◆ **Extract**
- - - - -

Photograph of the section in square T11 showing the calcitic ash lenses and reddish clay-rich lenses. One of the ceramic sherds was found embedded in this sequence. Its location is marked with O. (Scale bar: 20 cm.)

Prescreening of Bone and Charcoal Samples for Radiocarbon Analysis.

The distribution of bones was more or less uniform in all areas of the cave. In contrast, the charcoal was much less abundant in the eastern T5 square, especially in the deeper part of the section. Of the samples collected from throughout the cave, about 35% of the bones and about 45% of the charcoal were suitable for dating. For both bone and charcoal, the proportions of dateable samples in squares T4 and T5 were much less than for the squares in the eastern parts of the cave. The preservation conditions are clearly much better in the western part of the cave. The results of the prescreening procedure are presented in Table 2.

Table 2.

- - - - -

Transcribed page text:
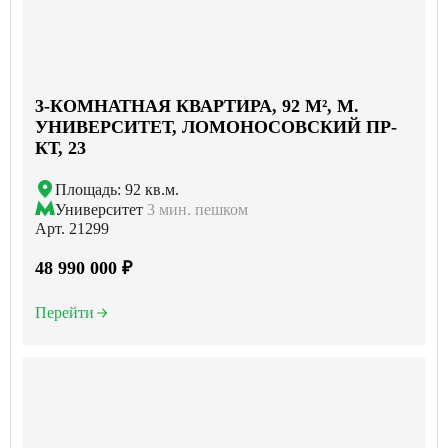
3-КОМНАТНАЯ КВАРТИРА, 92 М², М.
УНИВЕРСИТЕТ, ЛОМОНОСОВСКИЙ ПР-
КТ, 23
Площадь: 92 кв.м.
Университет
3 мин. пешком
Арт. 21299
48 990 000 ₽
Перейти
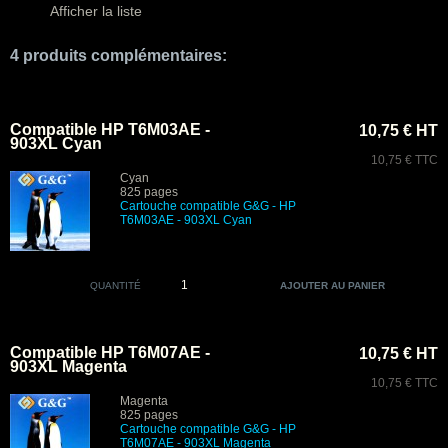
Afficher la liste
4 produits complémentaires:
Compatible HP T6M03AE -
10,75 € HT
903XL Cyan
10,75 € TTC
Cyan
825 pages
Cartouche compatible G&G - HP
T6M03AE - 903XL Cyan
QUANTITÉ
Compatible HP T6M07AE -
10,75 € HT
903XL Magenta
10,75 € TTC
Magenta
825 pages
Cartouche compatible G&G - HP
T6M07AE - 903XL Magenta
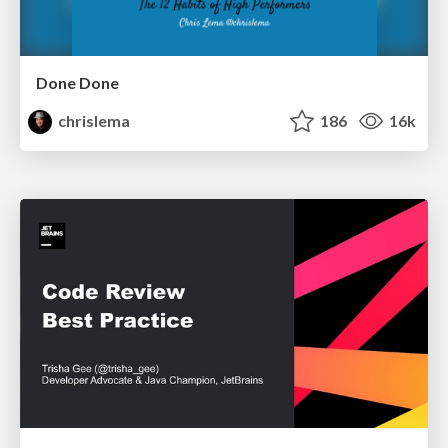
Done Done
chrislema
186
16k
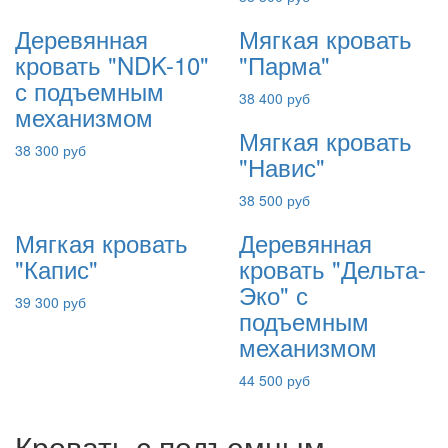
Деревянная
Мягкая кровать
кровать "NDK-10"
"Парма"
с подъемным
38 400 руб
механизмом
Мягкая кровать
38 300 руб
"Навис"
38 500 руб
Мягкая кровать
Деревянная
"Капис"
кровать "Дельта-
Эко" с
39 300 руб
подъемным
механизмом
44 500 руб
Кровать с подъемным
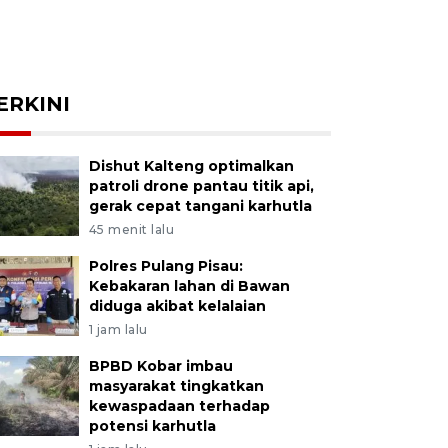
ERKINI
Dishut Kalteng optimalkan
patroli drone pantau titik api,
gerak cepat tangani karhutla
45 menit lalu
Polres Pulang Pisau:
Kebakaran lahan di Bawan
diduga akibat kelalaian
1 jam lalu
BPBD Kobar imbau
masyarakat tingkatkan
kewaspadaan terhadap
potensi karhutla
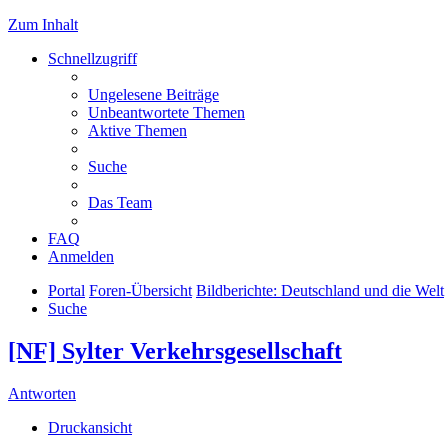
Zum Inhalt
Schnellzugriff
Ungelesene Beiträge
Unbeantwortete Themen
Aktive Themen
Suche
Das Team
FAQ
Anmelden
Portal
Foren-Übersicht
Bildberichte: Deutschland und die Welt
Suche
[NF] Sylter Verkehrsgesellschaft
Antworten
Druckansicht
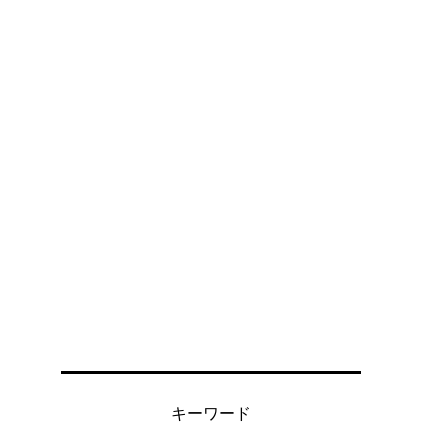
キーワード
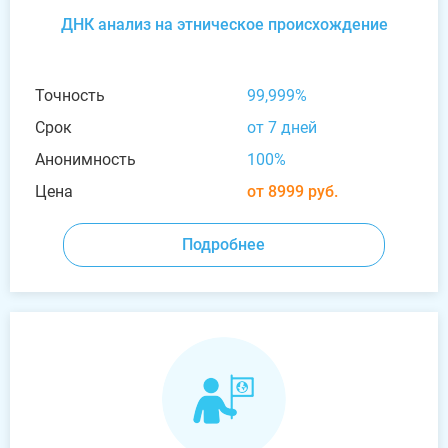
ДНК анализ на этническое происхождение
Точность
99,999%
Срок
от 7 дней
Анонимность
100%
Цена
от 8999 руб.
Подробнее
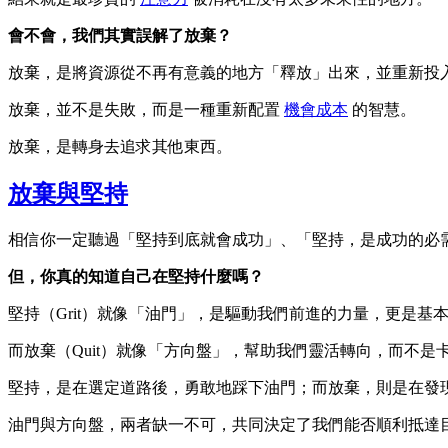
會不會，我們其實誤解了放棄？
放棄，是將資源從不再有意義的地方「釋放」出來，並重新投
放棄，並不是失敗，而是一種重新配置
機會成本
的智慧。
放棄，是轉身去追求其他東西。
放棄與堅持
相信你一定聽過「堅持到底就會成功」、「堅持，是成功的必
但，你真的知道自己在堅持什麼嗎？
堅持（Grit）就像「油門」，是驅動我們前進的力量，更是基
而放棄（Quit）就像「方向盤」，幫助我們靈活轉向，而不是
堅持，是在選定道路後，勇敢地踩下油門；而放棄，則是在發
油門與方向盤，兩者缺一不可，共同決定了我們能否順利抵達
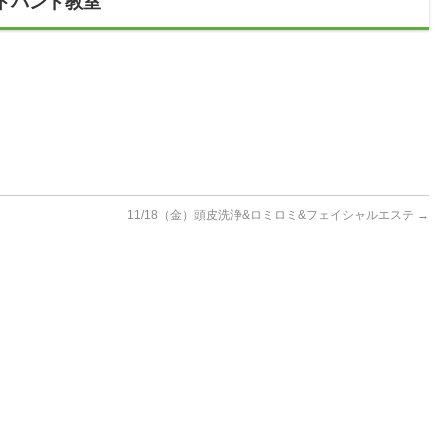
フトバンド教室
11/18（金）頭皮洗浄&ロミロミ&フェイシャルエステ
→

- - - - -

◆ **Work instruction 1**
Repeat word for word the stretch of the cave excerpt from "Photograph of the" through "bar: 20 cm.)".
◆ **Work instruction 2**
Reproduce the stretch of the records from the line containing "ДНК анализ на этническое происхождение" through the end of the records, both ends included, and leave the pictures out of your answer.
The records have no connection to the text.

◆ **Output 1**
Photograph of the section in square T11 showing the calcitic ash lenses and reddish clay-rich lenses. One of the ceramic sherds was found embedded in this sequence. Its location is marked with O. (Scale bar: 20 cm.)

◆ **Output 2**
ДНК анализ на этническое происхождение
Точность
99,999%
Срок
от 7 дней
Анонимность
100%
Цена
от 8999 руб.
Подробнее
會不會，我們其實誤解了放棄？
放棄，是將資源從不再有意義的地方「釋放」出來，並重新投
放棄，並不是失敗，而是一種重新配置
機會成本
的智慧。
放棄，是轉身去追求其他東西。
放棄與堅持
相信你一定聽過「堅持到底就會成功」、「堅持，是成功的必
但，你真的知道自己在堅持什麼嗎？
堅持（Grit）就像「油門」，是驅動我們前進的力量，更是基
而放棄（Quit）就像「方向盤」，幫助我們靈活轉向，而不是
堅持，是在選定道路後，勇敢地踩下油門；而放棄，則是在發
油門與方向盤，兩者缺一不可，共同決定了我們能否順利抵達
フトバンド教室
11/18（金）頭皮洗浄&ロミロミ&フェイシャルエステ
→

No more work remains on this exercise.